Selon l’article 16 du code de procédure civile, le juge doit, en toutes circonstances, faire observer et observer lui-même le principe de la contradiction et il ne peut retenir, dans sa décision, les moyens, les explications et les documents invoqués ou produits par les parties que si celles-ci ont été à même d’en débattre contradictoirement.

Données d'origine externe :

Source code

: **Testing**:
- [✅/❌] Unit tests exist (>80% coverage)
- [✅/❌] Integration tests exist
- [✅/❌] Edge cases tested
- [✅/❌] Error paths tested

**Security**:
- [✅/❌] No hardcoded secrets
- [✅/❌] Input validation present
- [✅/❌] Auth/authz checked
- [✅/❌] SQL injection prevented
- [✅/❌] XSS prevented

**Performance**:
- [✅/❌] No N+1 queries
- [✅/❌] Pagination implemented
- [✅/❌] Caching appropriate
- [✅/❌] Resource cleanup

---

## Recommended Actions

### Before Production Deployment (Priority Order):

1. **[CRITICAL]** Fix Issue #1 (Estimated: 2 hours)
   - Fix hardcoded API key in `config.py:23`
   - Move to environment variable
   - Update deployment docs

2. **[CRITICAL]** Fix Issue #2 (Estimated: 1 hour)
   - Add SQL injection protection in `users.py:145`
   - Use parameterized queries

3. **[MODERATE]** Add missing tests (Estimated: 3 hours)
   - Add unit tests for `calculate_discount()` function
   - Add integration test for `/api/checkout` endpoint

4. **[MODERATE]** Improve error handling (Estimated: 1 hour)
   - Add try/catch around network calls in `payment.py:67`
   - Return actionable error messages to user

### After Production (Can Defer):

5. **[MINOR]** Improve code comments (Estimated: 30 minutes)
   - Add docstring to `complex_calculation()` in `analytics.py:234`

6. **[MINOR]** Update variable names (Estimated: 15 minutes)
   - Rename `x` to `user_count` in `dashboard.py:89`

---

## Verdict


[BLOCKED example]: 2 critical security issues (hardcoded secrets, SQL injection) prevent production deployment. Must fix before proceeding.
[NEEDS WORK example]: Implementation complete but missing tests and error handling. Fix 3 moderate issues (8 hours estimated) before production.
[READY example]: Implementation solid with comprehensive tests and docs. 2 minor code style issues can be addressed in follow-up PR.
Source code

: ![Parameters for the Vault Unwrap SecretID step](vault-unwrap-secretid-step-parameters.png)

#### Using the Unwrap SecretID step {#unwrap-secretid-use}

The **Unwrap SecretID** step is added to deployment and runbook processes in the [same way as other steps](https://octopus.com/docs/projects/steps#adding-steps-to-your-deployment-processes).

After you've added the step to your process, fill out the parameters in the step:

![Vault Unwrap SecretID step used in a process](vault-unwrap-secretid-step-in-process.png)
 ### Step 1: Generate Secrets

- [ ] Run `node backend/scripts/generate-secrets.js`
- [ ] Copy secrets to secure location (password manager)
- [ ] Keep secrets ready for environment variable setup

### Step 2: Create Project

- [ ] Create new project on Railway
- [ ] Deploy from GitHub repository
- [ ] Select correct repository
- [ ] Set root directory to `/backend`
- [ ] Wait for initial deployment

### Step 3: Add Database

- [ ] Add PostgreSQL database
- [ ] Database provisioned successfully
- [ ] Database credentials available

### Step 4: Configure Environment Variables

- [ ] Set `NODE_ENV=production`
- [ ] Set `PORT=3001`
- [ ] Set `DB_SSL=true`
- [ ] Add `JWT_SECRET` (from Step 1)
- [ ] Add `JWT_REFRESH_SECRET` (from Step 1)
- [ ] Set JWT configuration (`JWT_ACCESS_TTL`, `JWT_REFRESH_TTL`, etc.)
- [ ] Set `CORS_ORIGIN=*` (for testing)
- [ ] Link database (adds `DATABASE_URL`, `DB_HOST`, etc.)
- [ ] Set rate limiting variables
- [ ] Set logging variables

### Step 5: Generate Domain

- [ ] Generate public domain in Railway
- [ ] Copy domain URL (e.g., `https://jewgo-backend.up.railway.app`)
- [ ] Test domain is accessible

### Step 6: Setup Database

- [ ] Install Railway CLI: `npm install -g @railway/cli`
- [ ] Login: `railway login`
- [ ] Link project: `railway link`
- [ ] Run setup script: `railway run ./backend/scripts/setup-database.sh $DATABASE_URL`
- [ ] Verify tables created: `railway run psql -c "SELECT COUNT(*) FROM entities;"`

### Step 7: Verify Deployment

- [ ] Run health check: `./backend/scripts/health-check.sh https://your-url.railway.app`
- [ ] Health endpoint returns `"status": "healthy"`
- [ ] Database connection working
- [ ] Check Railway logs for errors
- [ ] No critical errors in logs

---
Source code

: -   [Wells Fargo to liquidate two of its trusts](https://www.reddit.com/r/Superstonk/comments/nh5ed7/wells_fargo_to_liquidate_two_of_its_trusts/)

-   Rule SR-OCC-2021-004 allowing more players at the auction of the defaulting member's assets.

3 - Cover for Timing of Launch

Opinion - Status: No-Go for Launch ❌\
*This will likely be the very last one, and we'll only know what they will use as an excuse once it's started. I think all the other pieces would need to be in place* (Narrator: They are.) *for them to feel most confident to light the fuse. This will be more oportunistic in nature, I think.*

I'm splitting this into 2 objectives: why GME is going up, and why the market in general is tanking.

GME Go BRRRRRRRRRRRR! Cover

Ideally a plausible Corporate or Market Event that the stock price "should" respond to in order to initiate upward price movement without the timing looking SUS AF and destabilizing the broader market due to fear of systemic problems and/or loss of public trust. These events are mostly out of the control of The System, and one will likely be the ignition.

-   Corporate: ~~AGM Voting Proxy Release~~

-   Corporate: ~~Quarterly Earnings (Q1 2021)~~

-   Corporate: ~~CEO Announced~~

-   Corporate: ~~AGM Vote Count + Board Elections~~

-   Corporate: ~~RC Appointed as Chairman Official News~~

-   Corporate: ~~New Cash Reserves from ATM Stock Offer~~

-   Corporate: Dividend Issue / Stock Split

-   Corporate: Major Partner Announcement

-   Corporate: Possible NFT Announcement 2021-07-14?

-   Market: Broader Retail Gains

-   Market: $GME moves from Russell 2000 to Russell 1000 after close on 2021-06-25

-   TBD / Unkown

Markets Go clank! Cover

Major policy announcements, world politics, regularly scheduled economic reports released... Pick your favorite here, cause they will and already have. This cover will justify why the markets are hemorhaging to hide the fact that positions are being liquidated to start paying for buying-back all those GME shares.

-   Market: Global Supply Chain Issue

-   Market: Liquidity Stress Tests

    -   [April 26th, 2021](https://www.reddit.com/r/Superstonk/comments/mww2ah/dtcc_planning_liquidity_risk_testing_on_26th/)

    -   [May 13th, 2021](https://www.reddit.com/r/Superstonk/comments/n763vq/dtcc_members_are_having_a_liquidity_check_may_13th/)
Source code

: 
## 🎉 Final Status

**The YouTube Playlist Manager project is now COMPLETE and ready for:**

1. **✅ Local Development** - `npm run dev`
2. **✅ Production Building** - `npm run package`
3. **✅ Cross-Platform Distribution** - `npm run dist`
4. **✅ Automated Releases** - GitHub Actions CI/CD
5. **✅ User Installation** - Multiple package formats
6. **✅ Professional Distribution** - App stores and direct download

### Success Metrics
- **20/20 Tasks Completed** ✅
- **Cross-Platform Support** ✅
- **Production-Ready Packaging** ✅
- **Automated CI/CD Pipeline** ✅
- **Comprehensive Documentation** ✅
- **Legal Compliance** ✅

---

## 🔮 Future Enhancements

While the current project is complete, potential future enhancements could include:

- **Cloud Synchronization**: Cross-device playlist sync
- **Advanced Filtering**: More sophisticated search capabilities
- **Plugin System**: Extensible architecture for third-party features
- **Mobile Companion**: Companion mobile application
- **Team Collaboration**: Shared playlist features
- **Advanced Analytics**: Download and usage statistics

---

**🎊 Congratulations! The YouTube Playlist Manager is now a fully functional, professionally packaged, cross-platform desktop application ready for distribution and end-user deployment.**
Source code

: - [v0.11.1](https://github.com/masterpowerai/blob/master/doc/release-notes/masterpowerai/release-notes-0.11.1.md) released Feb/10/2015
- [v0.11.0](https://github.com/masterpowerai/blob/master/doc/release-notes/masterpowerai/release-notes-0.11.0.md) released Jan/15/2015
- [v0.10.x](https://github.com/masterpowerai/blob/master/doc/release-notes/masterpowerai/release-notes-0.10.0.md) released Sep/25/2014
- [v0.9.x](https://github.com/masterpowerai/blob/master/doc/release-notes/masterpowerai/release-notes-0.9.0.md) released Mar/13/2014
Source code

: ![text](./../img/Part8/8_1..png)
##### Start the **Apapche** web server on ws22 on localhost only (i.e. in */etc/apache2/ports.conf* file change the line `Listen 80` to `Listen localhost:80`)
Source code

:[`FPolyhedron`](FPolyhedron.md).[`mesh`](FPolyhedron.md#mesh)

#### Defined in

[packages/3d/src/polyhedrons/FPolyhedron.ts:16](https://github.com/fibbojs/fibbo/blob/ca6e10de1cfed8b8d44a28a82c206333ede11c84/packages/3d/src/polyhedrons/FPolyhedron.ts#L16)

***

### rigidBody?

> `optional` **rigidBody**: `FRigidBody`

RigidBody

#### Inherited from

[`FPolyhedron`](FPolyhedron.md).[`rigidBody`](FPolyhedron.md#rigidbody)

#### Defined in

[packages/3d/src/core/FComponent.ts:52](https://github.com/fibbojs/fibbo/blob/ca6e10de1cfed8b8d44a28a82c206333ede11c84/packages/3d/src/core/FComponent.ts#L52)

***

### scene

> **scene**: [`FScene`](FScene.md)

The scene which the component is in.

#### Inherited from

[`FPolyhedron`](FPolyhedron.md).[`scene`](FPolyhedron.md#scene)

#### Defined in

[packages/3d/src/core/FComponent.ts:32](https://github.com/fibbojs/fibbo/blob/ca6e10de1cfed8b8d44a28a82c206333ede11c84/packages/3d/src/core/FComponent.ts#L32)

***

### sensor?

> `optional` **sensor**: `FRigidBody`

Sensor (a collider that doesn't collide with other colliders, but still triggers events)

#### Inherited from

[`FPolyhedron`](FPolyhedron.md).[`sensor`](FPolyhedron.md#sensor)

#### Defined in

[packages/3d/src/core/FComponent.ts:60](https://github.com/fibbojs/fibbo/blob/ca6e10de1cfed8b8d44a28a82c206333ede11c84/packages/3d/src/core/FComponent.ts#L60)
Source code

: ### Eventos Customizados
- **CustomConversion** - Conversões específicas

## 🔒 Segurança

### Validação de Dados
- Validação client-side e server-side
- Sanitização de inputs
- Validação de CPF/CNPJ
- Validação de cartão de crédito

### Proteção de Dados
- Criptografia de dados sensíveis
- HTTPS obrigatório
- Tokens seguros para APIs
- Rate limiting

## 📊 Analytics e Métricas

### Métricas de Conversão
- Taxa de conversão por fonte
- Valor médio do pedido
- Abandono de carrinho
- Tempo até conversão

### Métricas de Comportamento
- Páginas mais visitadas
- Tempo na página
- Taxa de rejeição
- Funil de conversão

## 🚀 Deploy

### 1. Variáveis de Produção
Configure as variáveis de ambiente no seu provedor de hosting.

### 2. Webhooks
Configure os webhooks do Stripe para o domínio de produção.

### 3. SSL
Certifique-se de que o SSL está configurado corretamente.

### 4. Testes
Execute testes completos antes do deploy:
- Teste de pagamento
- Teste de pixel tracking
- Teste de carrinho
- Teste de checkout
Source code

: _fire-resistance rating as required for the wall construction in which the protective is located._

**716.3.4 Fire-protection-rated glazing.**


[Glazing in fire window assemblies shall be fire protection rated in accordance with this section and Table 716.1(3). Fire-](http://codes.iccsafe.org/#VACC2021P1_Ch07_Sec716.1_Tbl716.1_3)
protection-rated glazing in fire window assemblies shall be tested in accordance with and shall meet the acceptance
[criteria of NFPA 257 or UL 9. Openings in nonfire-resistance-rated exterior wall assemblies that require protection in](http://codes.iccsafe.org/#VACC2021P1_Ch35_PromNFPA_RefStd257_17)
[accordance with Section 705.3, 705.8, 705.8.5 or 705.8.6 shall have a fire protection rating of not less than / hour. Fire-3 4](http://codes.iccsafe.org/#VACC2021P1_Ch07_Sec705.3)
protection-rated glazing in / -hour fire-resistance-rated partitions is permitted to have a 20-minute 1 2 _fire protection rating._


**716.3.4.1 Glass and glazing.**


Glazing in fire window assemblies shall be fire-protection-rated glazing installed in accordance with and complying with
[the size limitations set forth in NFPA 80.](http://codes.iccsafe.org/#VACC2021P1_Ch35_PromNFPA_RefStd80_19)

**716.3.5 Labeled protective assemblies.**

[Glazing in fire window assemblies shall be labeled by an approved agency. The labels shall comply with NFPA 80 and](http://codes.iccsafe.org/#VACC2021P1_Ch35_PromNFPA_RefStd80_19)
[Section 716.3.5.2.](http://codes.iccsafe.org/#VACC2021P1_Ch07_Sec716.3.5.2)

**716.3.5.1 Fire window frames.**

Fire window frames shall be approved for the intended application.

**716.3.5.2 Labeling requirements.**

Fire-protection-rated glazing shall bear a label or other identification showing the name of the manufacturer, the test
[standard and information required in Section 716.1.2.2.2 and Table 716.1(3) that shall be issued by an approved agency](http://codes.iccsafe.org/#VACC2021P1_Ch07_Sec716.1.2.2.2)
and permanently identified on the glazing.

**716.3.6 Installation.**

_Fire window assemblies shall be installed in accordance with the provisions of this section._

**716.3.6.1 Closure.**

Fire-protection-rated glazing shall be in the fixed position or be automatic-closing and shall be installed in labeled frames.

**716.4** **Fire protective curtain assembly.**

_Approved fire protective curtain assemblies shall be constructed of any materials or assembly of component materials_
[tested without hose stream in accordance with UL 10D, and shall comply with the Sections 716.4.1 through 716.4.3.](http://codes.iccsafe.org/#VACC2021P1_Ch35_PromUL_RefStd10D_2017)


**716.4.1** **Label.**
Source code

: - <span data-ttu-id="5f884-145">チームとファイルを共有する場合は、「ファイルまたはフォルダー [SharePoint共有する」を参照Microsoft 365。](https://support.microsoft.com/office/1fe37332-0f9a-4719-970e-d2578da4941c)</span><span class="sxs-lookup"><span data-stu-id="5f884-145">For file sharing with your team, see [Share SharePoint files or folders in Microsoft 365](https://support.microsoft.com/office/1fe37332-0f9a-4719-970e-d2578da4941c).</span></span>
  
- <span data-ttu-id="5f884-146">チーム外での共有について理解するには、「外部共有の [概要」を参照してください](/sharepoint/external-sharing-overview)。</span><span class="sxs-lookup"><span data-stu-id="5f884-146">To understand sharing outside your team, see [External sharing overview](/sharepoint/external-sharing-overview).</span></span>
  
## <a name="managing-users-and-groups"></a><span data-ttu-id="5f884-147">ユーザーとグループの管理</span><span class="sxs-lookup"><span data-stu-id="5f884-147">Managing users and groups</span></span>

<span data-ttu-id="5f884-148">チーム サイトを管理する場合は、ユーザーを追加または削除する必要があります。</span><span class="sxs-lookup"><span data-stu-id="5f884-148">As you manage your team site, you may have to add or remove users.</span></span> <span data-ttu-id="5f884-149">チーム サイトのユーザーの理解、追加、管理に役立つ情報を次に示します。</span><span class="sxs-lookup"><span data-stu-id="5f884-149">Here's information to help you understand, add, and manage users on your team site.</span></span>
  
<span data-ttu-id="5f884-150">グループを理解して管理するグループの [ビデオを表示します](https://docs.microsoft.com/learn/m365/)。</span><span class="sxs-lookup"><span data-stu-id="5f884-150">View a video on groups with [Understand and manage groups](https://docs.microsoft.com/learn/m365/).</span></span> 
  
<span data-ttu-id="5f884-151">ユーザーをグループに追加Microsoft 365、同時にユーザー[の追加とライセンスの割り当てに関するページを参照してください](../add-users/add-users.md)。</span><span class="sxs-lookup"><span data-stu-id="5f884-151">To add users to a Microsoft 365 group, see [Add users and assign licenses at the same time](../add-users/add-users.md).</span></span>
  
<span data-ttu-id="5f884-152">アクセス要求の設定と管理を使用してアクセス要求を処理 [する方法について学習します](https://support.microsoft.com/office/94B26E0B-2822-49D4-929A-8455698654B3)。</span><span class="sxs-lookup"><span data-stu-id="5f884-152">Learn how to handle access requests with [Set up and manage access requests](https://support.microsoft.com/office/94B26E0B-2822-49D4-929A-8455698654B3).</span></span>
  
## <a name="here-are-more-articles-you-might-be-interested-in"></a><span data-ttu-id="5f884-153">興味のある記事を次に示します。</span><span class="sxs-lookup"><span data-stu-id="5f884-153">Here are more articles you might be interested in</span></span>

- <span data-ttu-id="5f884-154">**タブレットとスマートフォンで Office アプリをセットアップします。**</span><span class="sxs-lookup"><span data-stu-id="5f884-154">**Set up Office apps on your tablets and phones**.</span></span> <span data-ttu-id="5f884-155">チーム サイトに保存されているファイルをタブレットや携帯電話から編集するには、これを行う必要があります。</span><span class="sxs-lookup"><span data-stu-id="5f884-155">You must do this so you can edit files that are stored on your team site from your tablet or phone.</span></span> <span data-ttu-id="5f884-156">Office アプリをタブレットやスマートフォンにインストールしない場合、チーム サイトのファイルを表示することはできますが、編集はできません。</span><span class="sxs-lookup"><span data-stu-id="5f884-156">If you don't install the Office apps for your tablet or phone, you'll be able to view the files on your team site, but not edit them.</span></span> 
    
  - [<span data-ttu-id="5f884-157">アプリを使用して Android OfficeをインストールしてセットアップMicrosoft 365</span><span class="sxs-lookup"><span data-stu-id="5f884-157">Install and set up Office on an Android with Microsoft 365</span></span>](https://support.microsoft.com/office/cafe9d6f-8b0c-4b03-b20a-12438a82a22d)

Au regard de ces éléments, il est nécessaire d’ordonner la réouverture des débats afin que les demandeurs puissent présenter leurs observations sur une éventuelle incompétence matérielle de la formation de droit commun du tribunal judiciaire d’Angers au profit de la compétence matérielle exclusive et d’ordre public du juge de l’exécution de ce même tribunal.
PAR CES MOTIFS :
Le TRIBUNAL,
Statuant publiquement, par jugement réputé contradictoire, avant dire droit sur le fond et par mise à disposition au greffe,
ORDONNE la réouverture des débats à l’audience du mardi 11 février 2025 à 14 heures ;
INVITE pour cette audience Mme [P] [V] épouse [I], M. [A] [V], M. [S] [V] et Mme [D] [V] à présenter leurs observations sur une éventuelle incompétence matérielle de la formation de droit commun du tribunal judiciaire d’Angers au profit de la compétence matérielle exclusive et d’ordre public du juge de l’exécution de ce même tribunal ;
RÉSERVE le surplus et les dépens.
Jugement rendu par mise à disposition au Greffe le DIX SEPT DECEMBRE DEUX MIL VINGT QUATRE, par Yannick BRISQUET, Premier Vice-Président, assisté de Séverine MOIRE, Greffier, lesquelles ont signé la minute du présent Jugement.